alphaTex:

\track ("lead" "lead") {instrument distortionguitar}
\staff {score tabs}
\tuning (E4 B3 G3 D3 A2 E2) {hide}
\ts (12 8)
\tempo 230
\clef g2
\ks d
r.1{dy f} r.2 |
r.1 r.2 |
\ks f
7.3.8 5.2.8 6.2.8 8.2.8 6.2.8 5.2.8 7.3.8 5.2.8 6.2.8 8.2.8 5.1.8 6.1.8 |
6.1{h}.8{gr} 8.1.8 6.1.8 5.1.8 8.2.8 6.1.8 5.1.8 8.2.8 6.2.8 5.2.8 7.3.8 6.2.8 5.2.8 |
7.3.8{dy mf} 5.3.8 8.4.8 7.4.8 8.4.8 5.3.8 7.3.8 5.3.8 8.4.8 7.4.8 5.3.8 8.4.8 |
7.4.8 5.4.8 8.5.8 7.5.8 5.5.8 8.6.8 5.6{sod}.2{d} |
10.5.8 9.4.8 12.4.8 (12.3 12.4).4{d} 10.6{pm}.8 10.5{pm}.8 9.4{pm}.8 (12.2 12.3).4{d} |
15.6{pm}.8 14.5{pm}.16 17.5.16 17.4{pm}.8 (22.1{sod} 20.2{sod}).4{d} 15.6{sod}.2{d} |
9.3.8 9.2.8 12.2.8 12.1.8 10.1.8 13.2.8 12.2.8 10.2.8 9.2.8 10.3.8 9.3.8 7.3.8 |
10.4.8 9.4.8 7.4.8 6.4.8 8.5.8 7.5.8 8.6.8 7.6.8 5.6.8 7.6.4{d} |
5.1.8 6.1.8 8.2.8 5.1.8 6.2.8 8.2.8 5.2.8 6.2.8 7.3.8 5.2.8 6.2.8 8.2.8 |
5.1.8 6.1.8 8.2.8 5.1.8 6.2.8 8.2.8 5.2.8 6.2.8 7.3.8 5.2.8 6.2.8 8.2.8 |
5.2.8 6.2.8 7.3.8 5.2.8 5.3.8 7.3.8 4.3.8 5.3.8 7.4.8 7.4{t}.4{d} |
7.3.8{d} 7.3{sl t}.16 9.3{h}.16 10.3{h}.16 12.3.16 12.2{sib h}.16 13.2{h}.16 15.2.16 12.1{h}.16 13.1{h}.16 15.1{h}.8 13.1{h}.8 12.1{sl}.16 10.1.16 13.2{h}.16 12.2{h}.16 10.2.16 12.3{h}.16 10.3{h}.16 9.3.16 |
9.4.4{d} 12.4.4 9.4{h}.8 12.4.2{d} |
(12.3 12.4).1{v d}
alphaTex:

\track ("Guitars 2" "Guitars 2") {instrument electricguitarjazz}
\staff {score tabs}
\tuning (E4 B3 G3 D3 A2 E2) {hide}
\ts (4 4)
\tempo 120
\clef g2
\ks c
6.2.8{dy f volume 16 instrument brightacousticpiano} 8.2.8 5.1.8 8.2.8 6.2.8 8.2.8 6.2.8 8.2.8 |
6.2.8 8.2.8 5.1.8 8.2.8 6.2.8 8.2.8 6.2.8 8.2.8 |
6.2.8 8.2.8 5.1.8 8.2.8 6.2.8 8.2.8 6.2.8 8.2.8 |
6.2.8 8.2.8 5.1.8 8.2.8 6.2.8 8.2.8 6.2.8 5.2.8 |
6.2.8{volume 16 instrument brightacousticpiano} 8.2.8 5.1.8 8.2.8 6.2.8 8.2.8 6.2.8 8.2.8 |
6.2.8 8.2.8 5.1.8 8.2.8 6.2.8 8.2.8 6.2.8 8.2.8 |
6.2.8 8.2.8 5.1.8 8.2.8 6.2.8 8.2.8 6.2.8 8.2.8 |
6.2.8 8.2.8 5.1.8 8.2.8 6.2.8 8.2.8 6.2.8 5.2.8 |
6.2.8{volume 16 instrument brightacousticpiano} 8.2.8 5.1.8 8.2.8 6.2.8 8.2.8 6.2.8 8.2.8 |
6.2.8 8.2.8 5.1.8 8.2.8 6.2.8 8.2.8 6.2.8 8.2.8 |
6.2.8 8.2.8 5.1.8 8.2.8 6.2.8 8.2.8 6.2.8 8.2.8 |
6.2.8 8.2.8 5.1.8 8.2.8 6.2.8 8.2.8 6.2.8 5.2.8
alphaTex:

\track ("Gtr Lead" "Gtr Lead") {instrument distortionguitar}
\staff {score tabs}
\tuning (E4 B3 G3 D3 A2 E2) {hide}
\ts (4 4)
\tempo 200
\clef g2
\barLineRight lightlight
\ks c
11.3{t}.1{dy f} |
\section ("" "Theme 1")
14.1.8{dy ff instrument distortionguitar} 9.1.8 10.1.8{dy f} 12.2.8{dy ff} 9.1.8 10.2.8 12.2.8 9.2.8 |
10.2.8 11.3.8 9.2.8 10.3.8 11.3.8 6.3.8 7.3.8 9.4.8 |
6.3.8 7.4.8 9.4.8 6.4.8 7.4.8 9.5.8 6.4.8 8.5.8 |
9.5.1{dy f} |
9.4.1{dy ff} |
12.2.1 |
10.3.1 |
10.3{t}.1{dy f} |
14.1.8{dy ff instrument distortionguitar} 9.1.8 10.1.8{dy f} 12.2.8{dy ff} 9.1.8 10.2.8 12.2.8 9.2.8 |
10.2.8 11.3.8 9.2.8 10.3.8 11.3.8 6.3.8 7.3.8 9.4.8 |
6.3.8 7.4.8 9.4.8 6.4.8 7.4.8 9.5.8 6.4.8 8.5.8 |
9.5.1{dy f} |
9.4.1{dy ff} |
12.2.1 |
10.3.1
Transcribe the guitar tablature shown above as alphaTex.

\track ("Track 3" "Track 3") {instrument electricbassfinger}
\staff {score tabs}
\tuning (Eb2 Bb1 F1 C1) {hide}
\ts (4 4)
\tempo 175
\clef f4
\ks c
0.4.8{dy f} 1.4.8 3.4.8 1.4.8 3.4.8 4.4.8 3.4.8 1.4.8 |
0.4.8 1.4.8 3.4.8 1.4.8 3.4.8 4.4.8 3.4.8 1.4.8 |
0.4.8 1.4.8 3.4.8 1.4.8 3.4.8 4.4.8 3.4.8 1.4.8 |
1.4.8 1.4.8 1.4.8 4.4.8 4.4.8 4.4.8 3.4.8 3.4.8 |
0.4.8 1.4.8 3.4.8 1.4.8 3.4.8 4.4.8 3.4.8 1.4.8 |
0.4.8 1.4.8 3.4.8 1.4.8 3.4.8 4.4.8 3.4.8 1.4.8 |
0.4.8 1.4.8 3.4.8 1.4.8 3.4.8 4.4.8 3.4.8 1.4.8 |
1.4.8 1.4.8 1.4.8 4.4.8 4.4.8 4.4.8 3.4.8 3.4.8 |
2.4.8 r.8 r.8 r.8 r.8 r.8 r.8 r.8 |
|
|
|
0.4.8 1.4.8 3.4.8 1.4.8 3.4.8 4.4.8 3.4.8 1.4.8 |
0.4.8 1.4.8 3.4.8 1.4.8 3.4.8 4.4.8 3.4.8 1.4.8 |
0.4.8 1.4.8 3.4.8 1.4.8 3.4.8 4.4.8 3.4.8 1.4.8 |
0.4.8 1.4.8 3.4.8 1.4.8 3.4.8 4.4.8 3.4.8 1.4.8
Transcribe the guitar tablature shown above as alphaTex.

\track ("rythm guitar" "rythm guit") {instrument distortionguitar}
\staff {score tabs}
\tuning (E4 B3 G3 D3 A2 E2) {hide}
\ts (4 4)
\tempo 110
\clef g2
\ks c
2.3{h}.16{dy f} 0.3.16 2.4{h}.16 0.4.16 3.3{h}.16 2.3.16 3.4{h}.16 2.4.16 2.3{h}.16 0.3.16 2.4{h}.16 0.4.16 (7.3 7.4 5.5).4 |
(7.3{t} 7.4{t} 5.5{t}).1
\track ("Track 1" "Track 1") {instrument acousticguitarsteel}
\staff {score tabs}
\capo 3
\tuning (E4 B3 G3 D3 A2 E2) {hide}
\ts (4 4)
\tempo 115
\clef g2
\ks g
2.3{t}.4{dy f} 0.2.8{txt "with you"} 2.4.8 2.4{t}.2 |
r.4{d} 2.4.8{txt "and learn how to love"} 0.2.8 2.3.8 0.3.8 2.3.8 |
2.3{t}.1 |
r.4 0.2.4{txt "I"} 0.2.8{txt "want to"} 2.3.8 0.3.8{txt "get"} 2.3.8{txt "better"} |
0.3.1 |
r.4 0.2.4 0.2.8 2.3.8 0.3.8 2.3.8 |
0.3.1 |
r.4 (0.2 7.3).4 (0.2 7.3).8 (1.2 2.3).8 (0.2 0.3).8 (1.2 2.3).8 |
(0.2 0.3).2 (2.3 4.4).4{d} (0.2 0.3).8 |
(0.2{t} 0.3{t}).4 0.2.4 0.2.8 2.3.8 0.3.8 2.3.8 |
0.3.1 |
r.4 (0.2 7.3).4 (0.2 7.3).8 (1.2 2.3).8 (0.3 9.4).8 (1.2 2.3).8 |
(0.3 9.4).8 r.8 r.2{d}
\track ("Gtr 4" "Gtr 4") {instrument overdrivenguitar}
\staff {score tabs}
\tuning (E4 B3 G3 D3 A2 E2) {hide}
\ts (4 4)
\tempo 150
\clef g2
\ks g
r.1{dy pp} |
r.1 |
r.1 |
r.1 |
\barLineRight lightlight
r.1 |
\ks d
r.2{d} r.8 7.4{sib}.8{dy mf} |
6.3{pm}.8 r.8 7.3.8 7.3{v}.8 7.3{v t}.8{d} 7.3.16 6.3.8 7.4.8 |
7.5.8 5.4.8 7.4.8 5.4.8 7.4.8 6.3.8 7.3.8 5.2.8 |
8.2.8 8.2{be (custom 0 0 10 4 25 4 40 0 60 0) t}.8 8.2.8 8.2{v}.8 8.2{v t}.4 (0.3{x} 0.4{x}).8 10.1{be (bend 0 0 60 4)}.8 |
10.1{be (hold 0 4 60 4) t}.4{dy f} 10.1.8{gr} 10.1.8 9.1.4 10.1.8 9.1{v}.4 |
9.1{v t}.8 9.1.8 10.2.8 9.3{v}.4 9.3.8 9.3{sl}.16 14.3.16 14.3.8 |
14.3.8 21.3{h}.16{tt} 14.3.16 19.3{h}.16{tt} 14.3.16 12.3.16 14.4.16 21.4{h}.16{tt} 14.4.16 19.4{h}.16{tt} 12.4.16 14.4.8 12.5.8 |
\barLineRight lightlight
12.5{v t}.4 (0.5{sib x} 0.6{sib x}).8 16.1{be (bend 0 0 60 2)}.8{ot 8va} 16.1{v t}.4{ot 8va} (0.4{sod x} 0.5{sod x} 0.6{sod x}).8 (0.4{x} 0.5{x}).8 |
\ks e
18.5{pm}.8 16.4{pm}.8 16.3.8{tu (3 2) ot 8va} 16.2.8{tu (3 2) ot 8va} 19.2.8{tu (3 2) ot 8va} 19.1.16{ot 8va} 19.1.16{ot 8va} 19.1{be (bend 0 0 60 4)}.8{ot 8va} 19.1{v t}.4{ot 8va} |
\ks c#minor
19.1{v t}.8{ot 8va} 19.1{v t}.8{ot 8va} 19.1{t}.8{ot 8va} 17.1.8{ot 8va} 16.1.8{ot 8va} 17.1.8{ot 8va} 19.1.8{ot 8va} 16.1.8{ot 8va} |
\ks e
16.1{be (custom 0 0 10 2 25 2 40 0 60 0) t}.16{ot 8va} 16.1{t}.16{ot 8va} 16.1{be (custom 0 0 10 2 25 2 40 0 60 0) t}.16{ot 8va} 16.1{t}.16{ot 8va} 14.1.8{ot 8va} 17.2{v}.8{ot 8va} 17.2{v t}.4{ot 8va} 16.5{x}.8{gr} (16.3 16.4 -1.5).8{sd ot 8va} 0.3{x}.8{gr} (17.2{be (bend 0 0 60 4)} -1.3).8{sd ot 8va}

### Task statement
Report each line of the material above that contains the string "instrument", matching case exactly.

### The response
\track ("lead" "lead") {instrument distortionguitar}
\track ("Guitars 2" "Guitars 2") {instrument electricguitarjazz}
6.2.8{dy f volume 16 instrument brightacousticpiano} 8.2.8 5.1.8 8.2.8 6.2.8 8.2.8 6.2.8 8.2.8 |
6.2.8{volume 16 instrument brightacousticpiano} 8.2.8 5.1.8 8.2.8 6.2.8 8.2.8 6.2.8 8.2.8 |
6.2.8{volume 16 instrument brightacousticpiano} 8.2.8 5.1.8 8.2.8 6.2.8 8.2.8 6.2.8 8.2.8 |
\track ("Gtr Lead" "Gtr Lead") {instrument distortionguitar}
14.1.8{dy ff instrument distortionguitar} 9.1.8 10.1.8{dy f} 12.2.8{dy ff} 9.1.8 10.2.8 12.2.8 9.2.8 |
14.1.8{dy ff instrument distortionguitar} 9.1.8 10.1.8{dy f} 12.2.8{dy ff} 9.1.8 10.2.8 12.2.8 9.2.8 |
\track ("Track 3" "Track 3") {instrument electricbassfinger}
\track ("rythm guitar" "rythm guit") {instrument distortionguitar}
\track ("Track 1" "Track 1") {instrument acousticguitarsteel}
\track ("Gtr 4" "Gtr 4") {instrument overdrivenguitar}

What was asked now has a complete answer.